## begin DOCUMENT EXCERPT

1.2. The Software may only be used by Customers who are entrepreneurs within the meaning of Section 14 of the German Civil Code (BGB). Prior to concluding a contract, the Provider may require the Customer to provide sufficient proof of its status as an entrepreneur.
1.3. If specific conditions for individual uses of the Software or related services deviate from these Terms of Use, this will be indicated at the appropriate place. In such cases, the special terms of use shall apply additionally.
1.4. Deviating or conflicting terms and conditions of the Customer shall not be recognized unless the Provider has expressly agreed to them. Counter-confirmations by the Customer referring to its own terms and conditions are hereby rejected. Individual agreements between the Parties shall always take precedence.
1.5. Information contained in advertising materials, brochures or on the Provider's website shall only become part of the contract if this has been expressly agreed. Special requirements of the Customer, in particular regarding IT security, compliance or documentation, shall only become part of the contract if they are expressly included in the offer or in the online booking and confirmed by the Provider. The Provider shall only assume guarantees if these are expressly designated as such in writing.

## end DOCUMENT EXCERPT
## begin DATA EXTRACT

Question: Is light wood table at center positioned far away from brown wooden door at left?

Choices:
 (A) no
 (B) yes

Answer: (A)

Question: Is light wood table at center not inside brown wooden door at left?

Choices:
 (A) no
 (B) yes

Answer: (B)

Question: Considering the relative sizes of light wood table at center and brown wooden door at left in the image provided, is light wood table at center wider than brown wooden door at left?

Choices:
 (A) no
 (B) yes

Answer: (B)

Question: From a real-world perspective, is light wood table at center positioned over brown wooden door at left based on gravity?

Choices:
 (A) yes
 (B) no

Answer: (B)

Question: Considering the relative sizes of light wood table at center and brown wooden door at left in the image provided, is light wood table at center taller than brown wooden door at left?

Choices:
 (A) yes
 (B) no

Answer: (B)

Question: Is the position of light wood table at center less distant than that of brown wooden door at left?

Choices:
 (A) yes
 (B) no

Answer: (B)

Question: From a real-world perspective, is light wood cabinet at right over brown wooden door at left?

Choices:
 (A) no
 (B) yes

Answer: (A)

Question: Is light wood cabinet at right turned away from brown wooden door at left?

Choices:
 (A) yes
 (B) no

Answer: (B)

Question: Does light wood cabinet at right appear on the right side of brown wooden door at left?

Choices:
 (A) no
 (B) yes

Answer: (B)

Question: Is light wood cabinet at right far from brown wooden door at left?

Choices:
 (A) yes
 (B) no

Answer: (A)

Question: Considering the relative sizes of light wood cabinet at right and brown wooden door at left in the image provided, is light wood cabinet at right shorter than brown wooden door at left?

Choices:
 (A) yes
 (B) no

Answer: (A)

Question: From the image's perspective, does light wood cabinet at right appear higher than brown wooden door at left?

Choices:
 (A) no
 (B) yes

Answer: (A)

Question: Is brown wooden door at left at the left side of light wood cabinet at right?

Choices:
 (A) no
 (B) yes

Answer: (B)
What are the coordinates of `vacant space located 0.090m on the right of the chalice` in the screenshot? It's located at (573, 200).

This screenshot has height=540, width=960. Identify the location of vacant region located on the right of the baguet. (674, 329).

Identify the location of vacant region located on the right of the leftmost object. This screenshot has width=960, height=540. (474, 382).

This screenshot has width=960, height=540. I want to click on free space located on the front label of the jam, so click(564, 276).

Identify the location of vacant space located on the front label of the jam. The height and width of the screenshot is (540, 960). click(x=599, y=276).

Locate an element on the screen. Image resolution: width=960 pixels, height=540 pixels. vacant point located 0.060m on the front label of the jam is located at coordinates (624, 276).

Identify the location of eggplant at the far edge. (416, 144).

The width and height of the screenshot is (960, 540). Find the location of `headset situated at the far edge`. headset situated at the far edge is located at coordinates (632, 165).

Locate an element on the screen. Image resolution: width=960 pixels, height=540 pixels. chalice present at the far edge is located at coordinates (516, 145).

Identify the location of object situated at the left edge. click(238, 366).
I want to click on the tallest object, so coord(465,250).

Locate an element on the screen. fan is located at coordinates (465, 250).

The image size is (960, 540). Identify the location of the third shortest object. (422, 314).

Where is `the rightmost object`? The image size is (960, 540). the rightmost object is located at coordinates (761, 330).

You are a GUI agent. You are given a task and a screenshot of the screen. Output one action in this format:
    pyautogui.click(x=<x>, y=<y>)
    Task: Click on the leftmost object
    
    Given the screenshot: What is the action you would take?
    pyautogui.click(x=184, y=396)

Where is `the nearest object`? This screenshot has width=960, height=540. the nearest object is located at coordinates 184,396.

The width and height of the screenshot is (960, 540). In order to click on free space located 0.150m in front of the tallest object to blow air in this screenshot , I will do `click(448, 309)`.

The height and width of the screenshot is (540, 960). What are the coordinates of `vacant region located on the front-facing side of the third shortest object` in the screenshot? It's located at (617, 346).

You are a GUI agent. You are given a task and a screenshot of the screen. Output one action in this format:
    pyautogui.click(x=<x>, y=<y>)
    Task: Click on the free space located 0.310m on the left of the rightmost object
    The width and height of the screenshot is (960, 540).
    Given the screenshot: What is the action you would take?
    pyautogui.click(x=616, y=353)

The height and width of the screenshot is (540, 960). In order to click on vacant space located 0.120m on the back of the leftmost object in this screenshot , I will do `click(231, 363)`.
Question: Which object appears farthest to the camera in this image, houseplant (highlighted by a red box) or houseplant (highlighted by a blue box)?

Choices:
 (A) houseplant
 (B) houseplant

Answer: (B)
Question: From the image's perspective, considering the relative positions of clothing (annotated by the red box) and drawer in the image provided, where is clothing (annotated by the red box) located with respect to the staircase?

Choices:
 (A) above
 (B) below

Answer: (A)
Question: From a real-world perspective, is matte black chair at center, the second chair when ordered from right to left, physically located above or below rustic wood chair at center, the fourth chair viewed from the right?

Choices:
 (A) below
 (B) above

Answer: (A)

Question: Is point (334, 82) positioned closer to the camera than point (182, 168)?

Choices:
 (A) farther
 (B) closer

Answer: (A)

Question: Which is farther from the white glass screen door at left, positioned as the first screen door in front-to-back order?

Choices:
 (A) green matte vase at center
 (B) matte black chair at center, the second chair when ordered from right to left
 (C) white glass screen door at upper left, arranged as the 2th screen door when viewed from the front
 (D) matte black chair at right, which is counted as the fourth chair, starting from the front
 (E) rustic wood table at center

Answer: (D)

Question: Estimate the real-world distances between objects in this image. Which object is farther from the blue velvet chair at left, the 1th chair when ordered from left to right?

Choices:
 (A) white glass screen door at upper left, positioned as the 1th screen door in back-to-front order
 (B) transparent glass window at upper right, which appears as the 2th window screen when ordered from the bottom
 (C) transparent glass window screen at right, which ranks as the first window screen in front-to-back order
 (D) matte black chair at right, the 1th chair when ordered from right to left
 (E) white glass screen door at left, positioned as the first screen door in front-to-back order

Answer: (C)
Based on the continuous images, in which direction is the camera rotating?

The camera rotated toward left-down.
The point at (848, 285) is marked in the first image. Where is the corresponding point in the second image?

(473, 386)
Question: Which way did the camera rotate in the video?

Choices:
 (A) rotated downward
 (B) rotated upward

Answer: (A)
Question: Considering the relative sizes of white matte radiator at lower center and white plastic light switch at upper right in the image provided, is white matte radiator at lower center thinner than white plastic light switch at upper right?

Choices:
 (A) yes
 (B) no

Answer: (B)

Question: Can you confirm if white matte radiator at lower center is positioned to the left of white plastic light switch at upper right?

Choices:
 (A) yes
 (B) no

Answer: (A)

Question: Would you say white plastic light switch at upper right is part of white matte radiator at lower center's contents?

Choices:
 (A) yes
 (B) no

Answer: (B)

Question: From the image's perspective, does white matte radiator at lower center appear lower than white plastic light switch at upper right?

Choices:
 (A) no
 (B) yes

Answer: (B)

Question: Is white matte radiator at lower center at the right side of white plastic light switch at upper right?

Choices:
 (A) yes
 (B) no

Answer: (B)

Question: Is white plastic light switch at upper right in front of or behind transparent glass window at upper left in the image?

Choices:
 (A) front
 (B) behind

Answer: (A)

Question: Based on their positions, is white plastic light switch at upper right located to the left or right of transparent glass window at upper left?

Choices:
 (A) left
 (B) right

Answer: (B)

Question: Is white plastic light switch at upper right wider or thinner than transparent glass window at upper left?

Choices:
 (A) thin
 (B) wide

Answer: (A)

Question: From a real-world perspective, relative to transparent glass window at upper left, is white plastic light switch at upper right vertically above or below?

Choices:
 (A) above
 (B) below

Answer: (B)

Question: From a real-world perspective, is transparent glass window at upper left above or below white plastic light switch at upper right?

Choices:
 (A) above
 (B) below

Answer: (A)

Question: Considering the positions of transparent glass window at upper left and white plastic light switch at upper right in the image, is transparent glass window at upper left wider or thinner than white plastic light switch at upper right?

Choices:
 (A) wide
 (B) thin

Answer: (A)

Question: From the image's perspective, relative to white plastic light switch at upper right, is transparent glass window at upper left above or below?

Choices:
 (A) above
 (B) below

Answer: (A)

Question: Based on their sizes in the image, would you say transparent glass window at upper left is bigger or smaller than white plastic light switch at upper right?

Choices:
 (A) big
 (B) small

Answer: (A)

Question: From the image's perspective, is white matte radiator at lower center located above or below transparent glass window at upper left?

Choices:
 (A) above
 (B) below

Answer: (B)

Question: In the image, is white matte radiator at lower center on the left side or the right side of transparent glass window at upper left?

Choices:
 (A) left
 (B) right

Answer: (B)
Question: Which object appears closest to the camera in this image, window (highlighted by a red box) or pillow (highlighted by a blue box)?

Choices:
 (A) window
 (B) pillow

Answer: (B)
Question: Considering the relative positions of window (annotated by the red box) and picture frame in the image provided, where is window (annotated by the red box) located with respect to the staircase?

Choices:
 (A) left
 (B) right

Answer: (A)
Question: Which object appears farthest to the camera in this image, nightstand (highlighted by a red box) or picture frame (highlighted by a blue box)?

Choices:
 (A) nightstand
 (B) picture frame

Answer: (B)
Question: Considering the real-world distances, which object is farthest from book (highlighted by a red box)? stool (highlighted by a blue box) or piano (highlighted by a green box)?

## end DATA EXTRACT

_TASK TO CARRY OUT_.
Reproduce word for word the stretch of the terms of use from "1.2. The Software" through "always take precedence.".

_EXPECTED ANSWER_.
1.2. The Software may only be used by Customers who are entrepreneurs within the meaning of Section 14 of the German Civil Code (BGB). Prior to concluding a contract, the Provider may require the Customer to provide sufficient proof of its status as an entrepreneur.
1.3. If specific conditions for individual uses of the Software or related services deviate from these Terms of Use, this will be indicated at the appropriate place. In such cases, the special terms of use shall apply additionally.
1.4. Deviating or conflicting terms and conditions of the Customer shall not be recognized unless the Provider has expressly agreed to them. Counter-confirmations by the Customer referring to its own terms and conditions are hereby rejected. Individual agreements between the Parties shall always take precedence.